The Jiuzhang Milestone: Reflecting on China’s Photonic Quantum Leap

April 4, 2026By QASM Editorial

In the mid-2020s, as we stand on the precipice of widespread utility-scale quantum computing, it is essential to look back at the pivot points that defined our current era. While the 2019 Google Sycamore experiment provided the first spark of quantum supremacy, it was the arrival of Jiuzhang in late 2020 that fundamentally shifted the global perspective on what was possible with light-based quantum architectures.

The Photonic Revolution

Developed by the team at the University of Science and Technology of China (USTC), led by the renowned Pan Jianwei, Jiuzhang did not rely on the superconducting qubits favored by IBM or Google at the time. Instead, it utilized Gaussian Boson Sampling (GBS)—a technique using photons of light.
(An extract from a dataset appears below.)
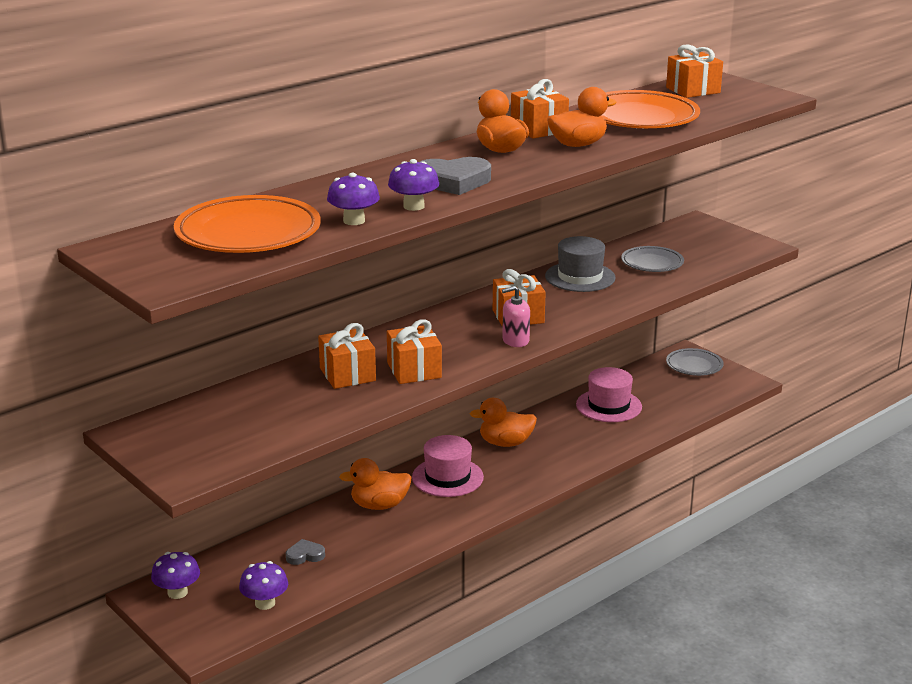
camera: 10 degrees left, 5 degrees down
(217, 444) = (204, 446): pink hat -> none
In its initial iteration, Jiuzhang successfully detected an average of 76 photons, performing a calculation in minutes that would have taken the world’s fastest classical supercomputer of that era, the Fugaku, nearly 600 million years to complete.

Scaling Beyond the Horizon

The significance of Jiuzhang wasn't just its initial speed, but its rapid evolution. By 2021, Jiuzhang 2.0 increased the detection count, and by 2023, Jiuzhang 3.0 pushed the boundaries even further, achieving a complexity that was quintillions of times faster than classical machines. This progression demonstrated three critical things to the global community:

  • Scalability: Photonic systems could be scaled without the extreme cryogenic requirements of superconducting circuits.
  • Architecture Diversity: The "quantum race" was not a mono-culture; different physical realizations (photons, trapped ions, superconductors) each had unique paths to supremacy.
  • Algorithmic Specialization: Jiuzhang proved that specific quantum systems could be optimized for specific mathematical problems, paving the way for the hybrid quantum-classical workflows we use today in 2026.

The 2026 Perspective

From our current vantage point in 2026, we see the fingerprints of the Jiuzhang milestone in our most advanced optical quantum networks. The breakthroughs in high-efficiency single-photon detectors and complex interferometers led directly to the robust quantum key distribution (QKD) systems now securing our global financial data. While critics in the early 2020s argued that Boson Sampling was a 'narrow' achievement, history has shown that the engineering hurdles overcome by the USTC team were the catalyst for the entire photonic industry.

As we continue to refine error correction and move toward fault-tolerant systems, the Jiuzhang series stands as a testament to the power of diversification in physics. It was the moment the world realized that the future of computing might not just be electronic—it could be fueled by light.